I didn't say that they are *fluent*, I said that they are *communicative*. It makes a difference...at least I think so


----------



## xxatti

Marijka said:
			
		

> I didn't say that they are *fluent*, I said that they are *communicative*. It makes a difference...at least I think so


I dont learn languages with the intent to only be communicative. I dont just want to be able to go and order sandwiches in stores, and only be able to speak and understand simple dialogue, etc. I want to be able to hold detailed conversations about more complex topics and such. It's not acceptable for me to just be "communicative" in any language that I feel is worthy enough for me to put my time and effort into.


----------



## mikesz14

xxatti said:
			
		

> I dont learn languages with the intent to only be communicative. I dont just want to be able to go and order sandwiches in stores, and only be able to speak and understand simple dialogue, etc. I want to be able to hold detailed conversations about more complex topics and such. It's not acceptable for me to just be "communicative" in any language that I feel is worthy enough for me to put my time and effort into.
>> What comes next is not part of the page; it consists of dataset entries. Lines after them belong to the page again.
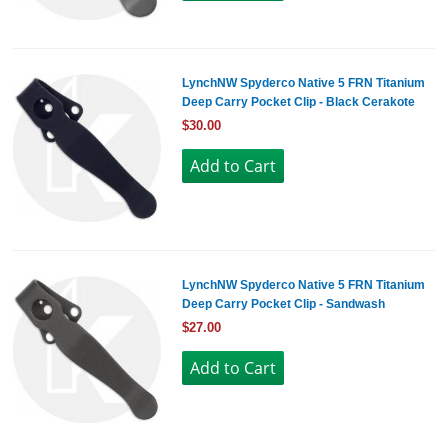
LynchNW Spyderco Native 5 FRN Titanium
Deep Carry Pocket Clip - Black Cerakote
$30.00
LynchNW Spyderco Native 5 FRN Titanium
Deep Carry Pocket Clip - Sandwash
$27.00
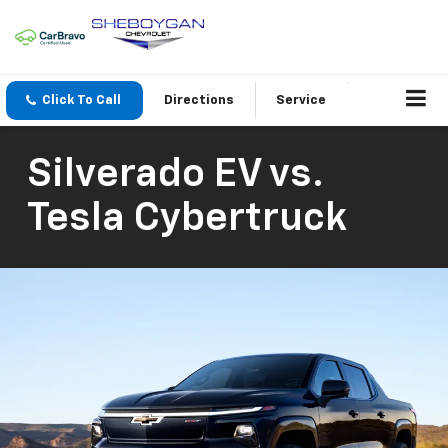
Click To Call
Directions
Service
Silverado EV vs.
Tesla Cybertruck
I agree with you  When I learn some language, I would know details of it and not only to be "communicative"


----------



## Marijka

When I wrote communicative, I didn't mean that they are on basic level. It's just, they make a lot of mistakes, and their pronouciation isn't perfect (all those ć, ś, ż, ź, żdż... ) but they can be easily understood, even when they, as you said, "hold detailed conversations" as they all are philosophy students  (one of them is my friend who's been living in Poland for 1,5 year, and he's never learned Polish before). IMHO it all depends on your motivation.


----------



## elroy

This thread might be of interest.

Personally, I don't think any language can be categorically described as hard or easy.  It all depends on the person learning it: his background (especially linguistically), his enthusiasm, his motivation, his environment, etc.

Also, I think it would be common courtesy to respond in the language used by the original poster, or one you know he/she knows.


----------